# [advice]Affiliate program for your shop



## dvirhazout (Oct 20, 2008)

Hell mates,

I don't have a t-shirts shop but I do understand in marketing so here's a little advice for t-shirts stores owners-

make an affiliate program in your website offering credit on the website per refferal. 
what will you get from this?
People that promote your website like it was theirs, doing what they can for finding you customers that will make them self profit.
you can also make a coupon or 2 and then websites will be opened to offer the coupon codes with the refferal link of them.
Add 2-3$ to your retail price for each t-shirt and then give coupons that let you save 3$. that's the way you'll give coupons and earn as you used to as well.

I hope it will help you guys


----------



## Solmu (Aug 15, 2005)

On the other hand, you get people promoting your brand who don't care about it the way you do. They don't have the same sense of professionalism or responsibility, and at the end of the day they can walk away with nothing truly invested.

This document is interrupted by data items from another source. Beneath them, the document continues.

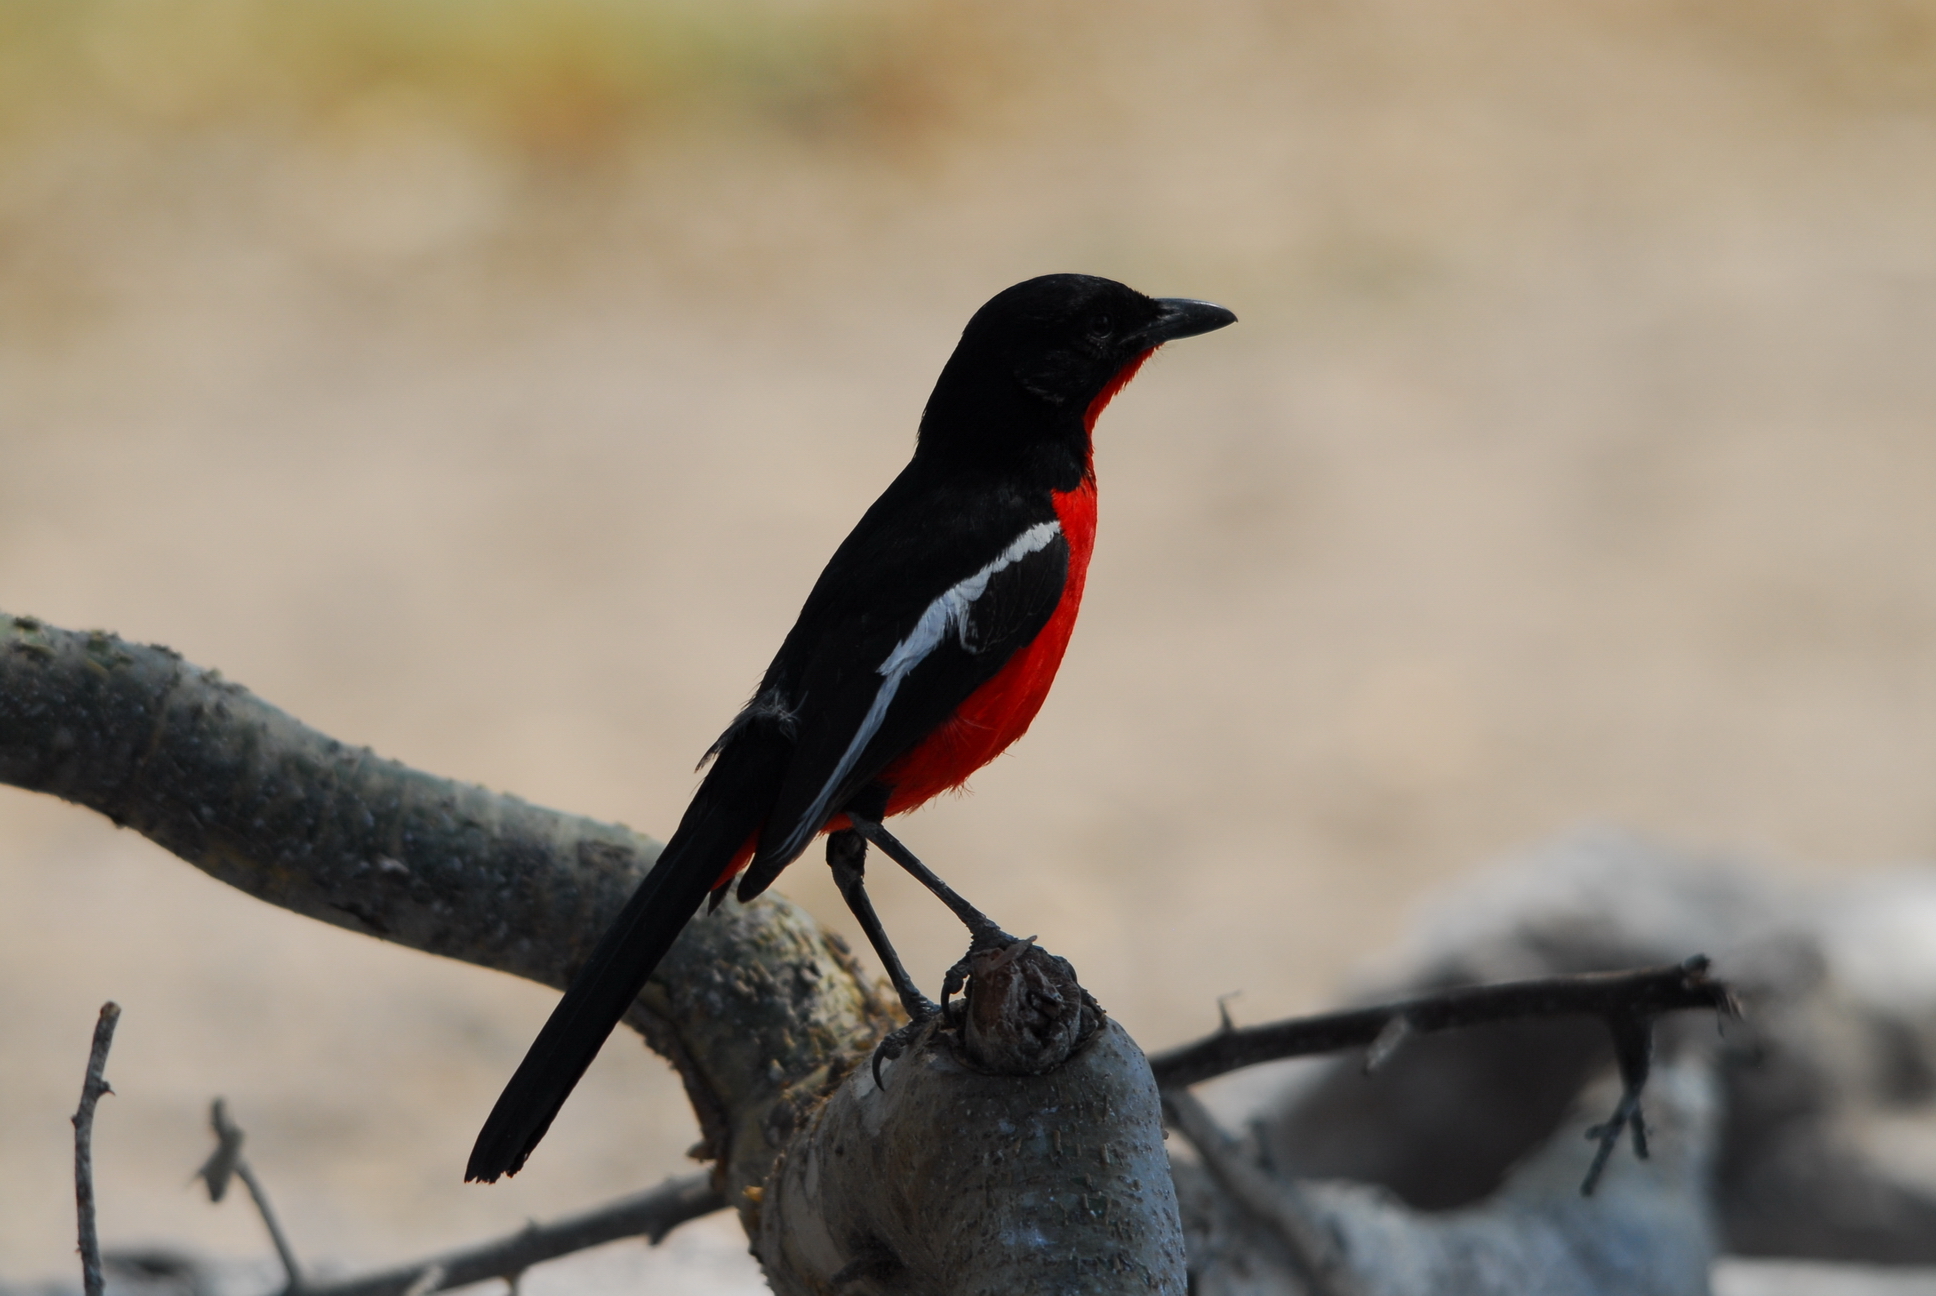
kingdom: Animalia
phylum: Chordata
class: Aves
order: Passeriformes
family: Malaconotidae
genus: Laniarius
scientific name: Laniarius atrococcineus
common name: Crimson-breasted shrike
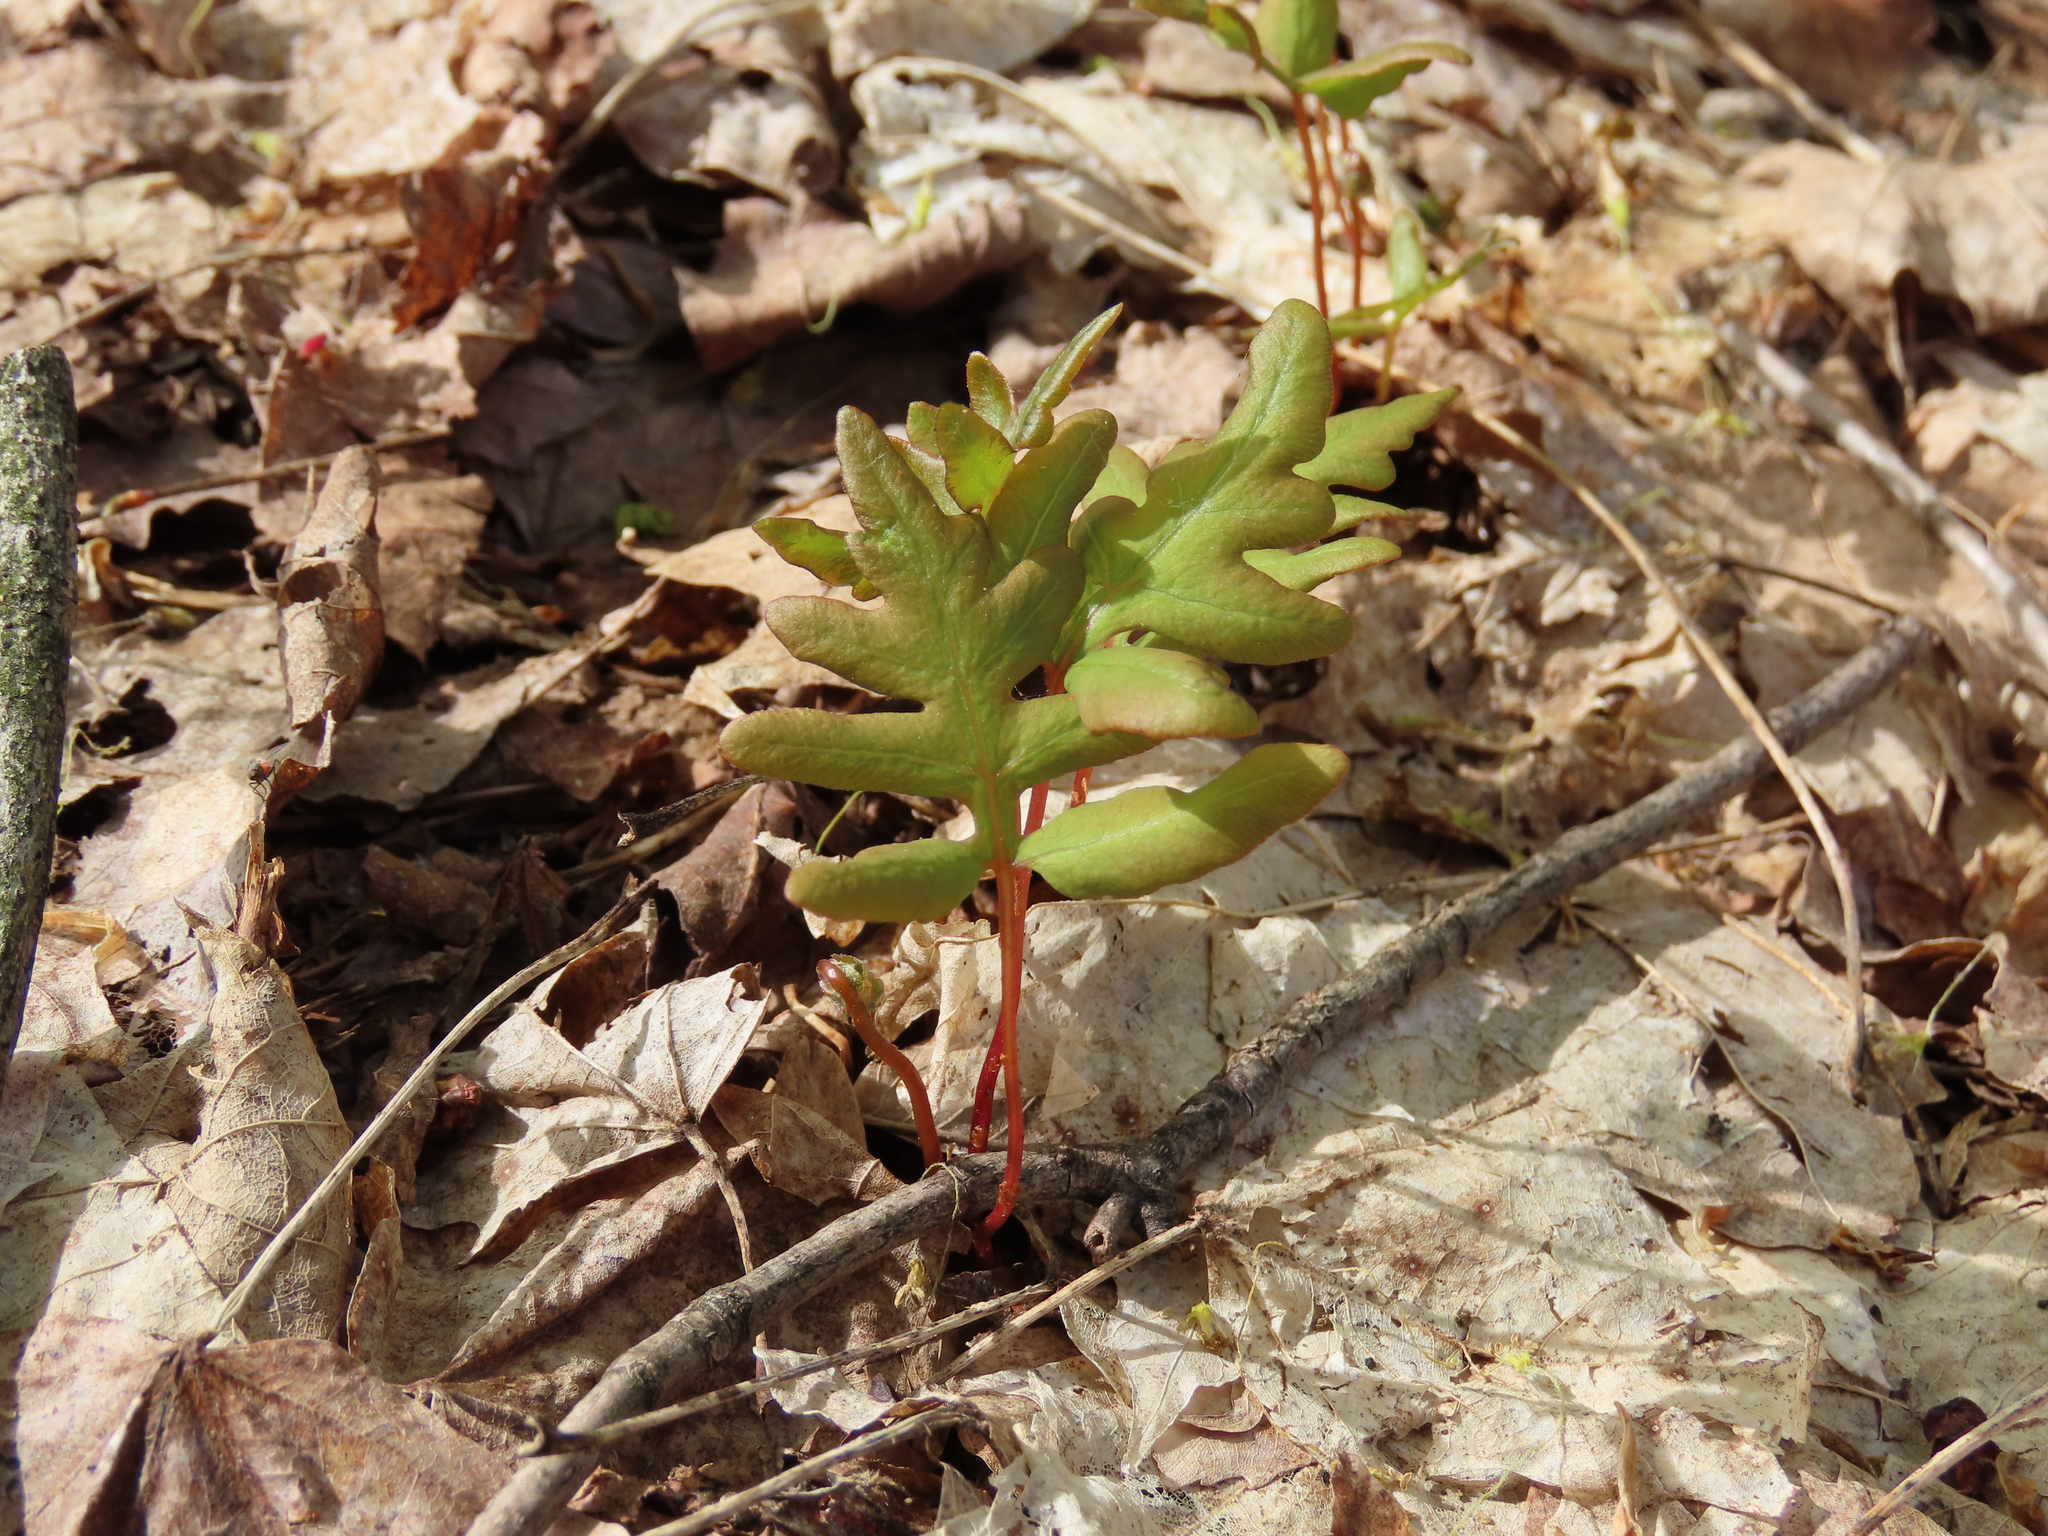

Consequently they can harm your branding by using tacky gimmicks, advertising in irresponsible ways, and ignoring community guidelines.

It's not uncommon to see members of affiliate programs spam forums for example. The greater the rewards, and more prominent the company, the more likely that is to happen.

To be sure affiliate programs can bring in extra sales. They can be a very good idea. But they are not without their downsides, and it's certainly worth thinking long and hard about whether or not they're a good fit for your brand. And more specifically, whether or not you want to put your brand's name and reputation in the hands of complete strangers who don't necessarily have the best of intentions.


----------



## jkruse (Oct 10, 2008)

I'm looking into this. I'm on bigcartel so I'm not sure how it would be possible to run an affiliate program on there.


----------



## goodshipp (Jul 21, 2010)

A t-shirt shop is dead in the water without an affiliate program, in my opinion. That is why people sell better on Zazzle or Cafepress, other people are generating traffic for you. The benefits outweigh the risks, IMO. However, I have found that there are no fulfillment services and few drop shippers that can integrate your affiliate network into their services. The first fulfillment service to do so will blow all the others out of the water. That is the next step that these services should take. Most of them use Paypal, which integrates easily with almost every affiliate software out there. These fulfillment services should be offering affiliate services as well, as an add-on.


----------



## TeesForChange (Jan 17, 2007)

thanks for the advice! i do want to chime in about affiliate programs. like any marketing efforts, this takes time and you have to design banners for your affiliates, as well as keep in constant communication with them so they can promote your shirts. and you have to offer a good percentage commisison (at leaset 15-20% to make it worth their time)


----------